By the standards of Biden and Harris’s Democrat party, apparently not. As one Harris campaign staffer opined to CNN about Biden’s remark: “We won’t lose a single voter because of it.”
CNN “senior political analyst” Mark Preston went even further in his analysis of Biden’s “garbage” comment. “You know, I’m of the mindset that if you say it, you might as well just embrace it,” he stated, and then went on to suggest that Democrats, if anything, have not been “strong enough” in their condemnation of “all those racist supporters of Donald Trump”. Preston encouraged Biden, rather than to back off or contextualize the comments, to say, “Yeah, I do think that they’re terrible.” Acknowledging that Biden meant exactly what he said, Preston concluded: “I think that when Joe Biden backs off of saying what he really believes, I don’t think that’s a good look.”
Nevertheless, the furor over the comments has forced both Biden and Harris into a defensive mode. Biden, for his part, predictably has said he was misunderstood, although the video showing the full statement in context is readily available on multiple websites.
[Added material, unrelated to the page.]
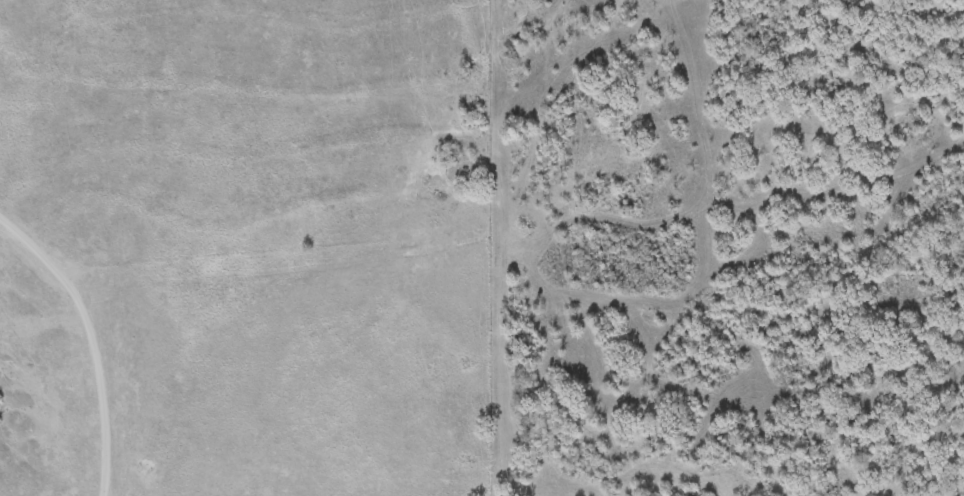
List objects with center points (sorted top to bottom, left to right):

Harris executed the typical D.C. two-step, which involves denying what was said was said, but then claiming even if it was said, she doesn’t agree with it. “Listen, I think that, first of all, he clarified his comments,” she told a reporter. “But, let me be clear, I strongly disagree with any criticism of people based on who they vote for.”
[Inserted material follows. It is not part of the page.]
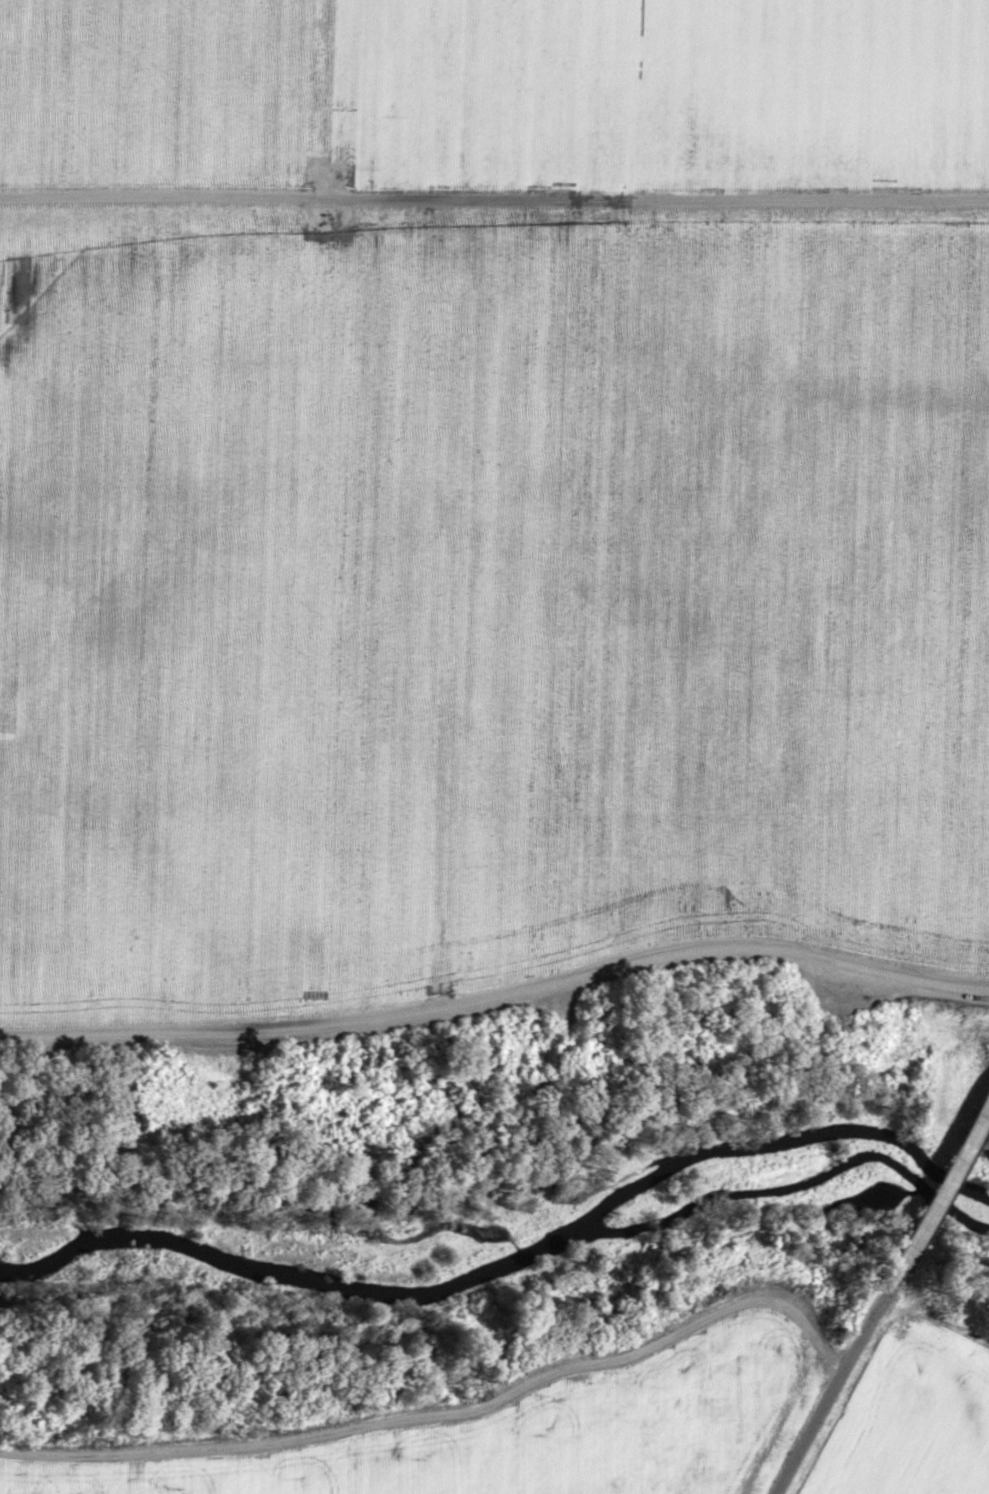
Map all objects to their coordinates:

Yet Harris’s own recent statements on the campaign trail include calling Donald Trump a “fascist” and claiming he is “dangerous” and an admirer of Adolf Hitler. In the highest-profile speech of her campaign, she warned of “chaos and division” if Trump were to be elected and said of her opponent: “This is someone who is unstable, obsessed with revenge, consumed with grievance, and out for unchecked power.” Needless to say, Harris in the same address emphasized – as Biden did before her – her determination to “be a president for all Americans.”
That didn’t work out so well for Joe Biden. And it’s hard to imagine how a person who believes her political opponent takes his cues from Hitler would nevertheless respect the views and values of the opponent’s supporters, or, as she promised, to “give them a seat at the table.”
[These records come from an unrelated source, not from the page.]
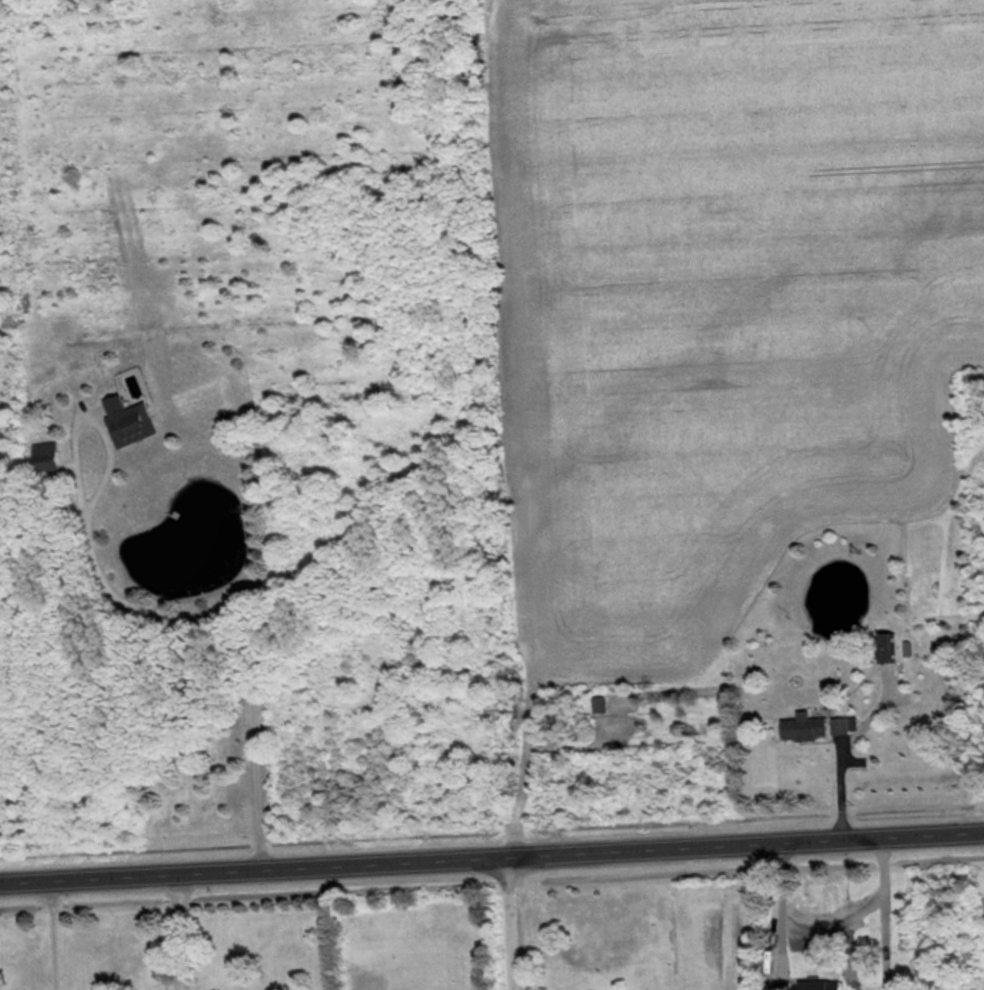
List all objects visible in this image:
building: (133, 420)
building: (604, 704)
building: (818, 725)
road: (491, 854)
road: (504, 922)
road: (179, 930)
building: (821, 984)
Trump, for his part, seized the opportunity to underscore the distinction between his “America first” vision and the vitriol his opponents have heaped upon ordinary, decent, hardworking Americans. Last Wednesday, he donned a yellow safety vest and boarded a garbage truck en route to a rally in Green Bay, WI. There, his response to Joe Biden and Kamala Harris was simple, poignant, and true: “you can’t lead America if you don’t love Americans.”